The Student Volunteer Army received the 2012 Award in recognition of its contribution to the recovery of Christchurch following the devastating 2010 and 2011 Christchurch earthquake. Governor-General Sir Jerry Mateparae presented the award in a ceremony at the University of Canterbury.

=== 2011 ===
Brigadier (Retired) Dr Brian McMahon was selected to receive the 2011 Award. At the time of the award, McMahon had served New Zealand for 60 years as a soldier and as a doctor in military hospitals and facilities in New Zealand, Malaysia, Vietnam and Singapore. Governor-General Sir Anand Satyanand presented the award at a ceremony at Government House, Wellington.

=== 2010 ===
Lieutenant Colonel John Masters was the inaugural recipient of the Award.
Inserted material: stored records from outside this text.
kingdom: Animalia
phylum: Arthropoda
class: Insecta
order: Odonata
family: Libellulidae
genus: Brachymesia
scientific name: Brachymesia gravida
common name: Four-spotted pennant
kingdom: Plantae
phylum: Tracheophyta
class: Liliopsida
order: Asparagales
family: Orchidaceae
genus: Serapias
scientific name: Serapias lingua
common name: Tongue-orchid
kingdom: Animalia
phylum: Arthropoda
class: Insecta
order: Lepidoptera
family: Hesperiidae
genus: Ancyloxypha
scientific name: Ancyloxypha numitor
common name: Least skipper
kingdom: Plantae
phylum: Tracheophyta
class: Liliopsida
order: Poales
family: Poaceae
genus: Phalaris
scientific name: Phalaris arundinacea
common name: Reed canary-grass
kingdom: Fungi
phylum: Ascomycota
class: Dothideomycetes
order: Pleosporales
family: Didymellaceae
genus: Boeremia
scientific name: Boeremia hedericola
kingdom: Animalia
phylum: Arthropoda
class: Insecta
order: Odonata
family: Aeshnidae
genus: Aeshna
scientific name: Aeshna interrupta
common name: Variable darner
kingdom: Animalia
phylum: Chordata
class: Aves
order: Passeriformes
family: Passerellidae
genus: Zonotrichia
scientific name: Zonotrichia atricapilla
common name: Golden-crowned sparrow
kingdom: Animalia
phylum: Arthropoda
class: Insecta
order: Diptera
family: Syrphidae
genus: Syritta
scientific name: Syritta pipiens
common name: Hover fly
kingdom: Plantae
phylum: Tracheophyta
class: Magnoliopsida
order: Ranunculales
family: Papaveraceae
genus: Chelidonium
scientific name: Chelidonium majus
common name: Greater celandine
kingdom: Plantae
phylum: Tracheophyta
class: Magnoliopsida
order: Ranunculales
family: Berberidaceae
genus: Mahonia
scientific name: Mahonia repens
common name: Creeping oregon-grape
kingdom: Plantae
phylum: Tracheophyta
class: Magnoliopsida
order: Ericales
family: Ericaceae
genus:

Masters had served in the New Zealand Army for 27 years, seeing active service in Malaysia, Borneo and Vietnam, and he had also received the Military Cross for bravery in rescuing a Ghurka soldier. On his return to New Zealand, Masters became an advocate for veterans, including playing a key role in demonstrating the impact of Agent Orange on New Zealand soldiers.

Prime Minister John Key presented the award to Masters' wife Alisoun and son Allan as Masters was not able to travel due to ill health. Chief of Defence Jerry Mateparae later presented the award personally to Masters in Christchurch.